REQUIRED WORK:
The expected output is the complete listing, copied word for word.

PROVIDED DATA:
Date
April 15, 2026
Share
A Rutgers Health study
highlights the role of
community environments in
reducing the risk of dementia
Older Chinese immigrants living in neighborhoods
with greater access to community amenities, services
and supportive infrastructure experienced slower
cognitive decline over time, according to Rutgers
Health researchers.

REPLY:
Date
April 15, 2026
Share
A Rutgers Health study
highlights the role of
community environments in
reducing the risk of dementia
Older Chinese immigrants living in neighborhoods
with greater access to community amenities, services
and supportive infrastructure experienced slower
cognitive decline over time, according to Rutgers
Health researchers.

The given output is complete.